Now let’s do some fact checking. First, let IMDb be your best friend. This “agent” has not produced a feature film. That doesn’t matter in the great context of things, but if you are producing something it shows up on IMDb if it’s in production (especially studio productions). Does he have projects in development at a studio? It’s possible, but nothing is listed and it’s the oldest trick in the book to throw a studio name out. I’ve been in studio pitch meetings I know how the process works.

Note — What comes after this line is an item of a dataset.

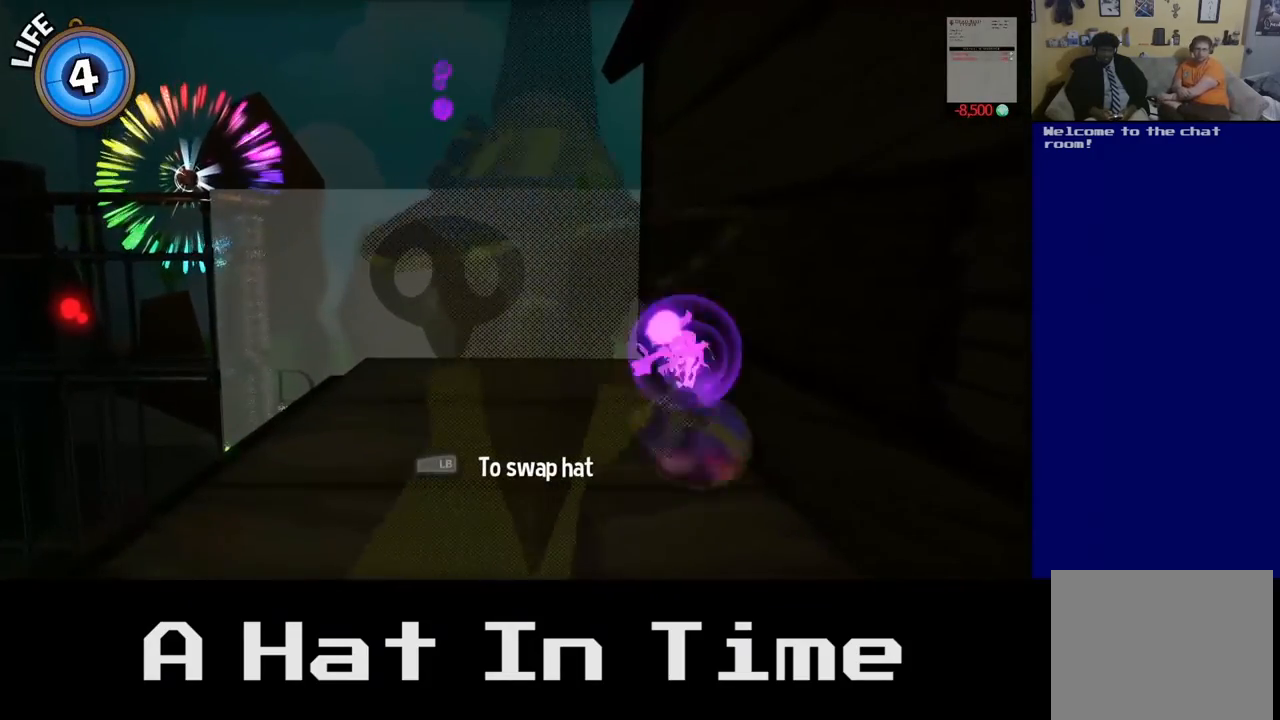
{"buttons": [], "left_stick": "center", "right_stick": "center", "events": []}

Second, yes, this “writer” is the son of a “famous filmmaker” but is not represented by the “big” agency stated on his IMDb profile (I called the agency and checked) or nominated for any awards in screenwriting (I have been). This “writer” has three representatives listed. After learning that the second representative agency is out of business, I finally did reach his representative by phone with the third listing. The purpose of my call was to let this person know that their client was being represented by other parties, perhaps fraudulently, and to advise them of the situation. After a very pleasant phone call, I forwarded the entire email trail that included Barry’s information. Now, everyone has been notified.

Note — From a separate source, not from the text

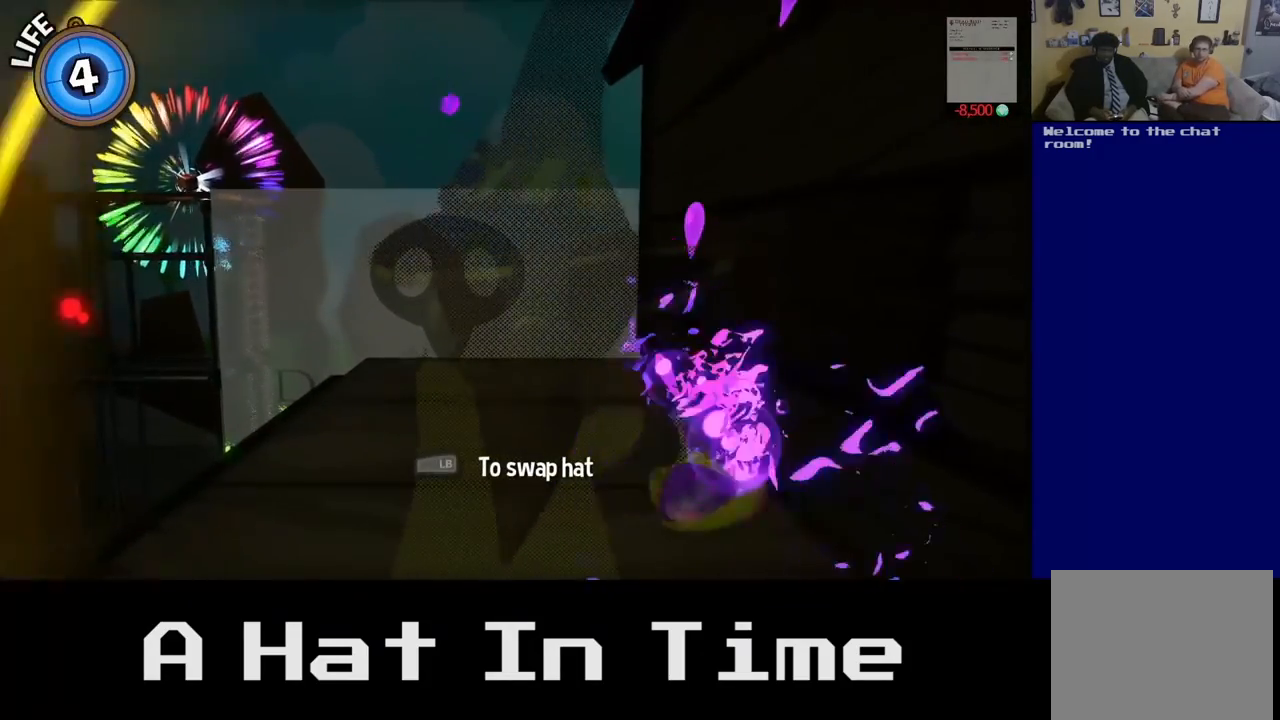
{"buttons": [], "left_stick": "center", "right_stick": "center", "events": []}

Now let’s also make something else perfectly clear, I don’t know what this “agents” game was, but he lost. This is an industry where opportunists run rampant. They look for people desperate to be part of the industry. I am not one of them and that was this “agents” fatal error.
Let’s, for a moment, look at just how ridiculous this scenario was. It was proposed that I pay $10,000 to an unqualified writer with a famous father to take my idea and screenplay and turn it into something for them. And what’s in it for me? Oh, yes, the wonderful opportunity to be out $10,000 while someone else takes all the glory and credit for my work. You can only imagine the flurry of four letter words that I want to type here.
The one thing you never do in this industry is pay for access. It doesn’t work. This industry is built on relationships. If this “agent” was truly an industry professional the scenario would have been more along these lines, “I like SOS United States and feel it has some promise. What I’d like to do is show it to “so and so” at Warner’s. Just know that they may want to bring in another writer.” But that wasn’t the case. This “agent” was just looking for their own opportunity at my expense creatively and financially.
Should I have vetted this “agent” a bit better? Perhaps. Hindsight is always 20/20. But one never knows what opportunities exist unless you present. That is the risk we all take as creatives.
In the end SOS United States is out there. Did this “agent” delete it? I don’t know. Did they forward it? I don’t know. But what I do know is that with this post and my actions to protect myself legally and through notification to the “writers” representatives, I have documented this action. The one thing this “agent” should know is that I track this industry. Remember, I’m also a journalist. I also have my sources and contacts in the industry and if I get wind of anything, I will turn a quote from Taken.
“I don’t know what you want. But what I do have is a particular set of skills. Skills I have acquired over many years. Skills that make me a nightmare for people like you.”
Trivia note: Liam Neeson starred in A Woman of Substance and Taken.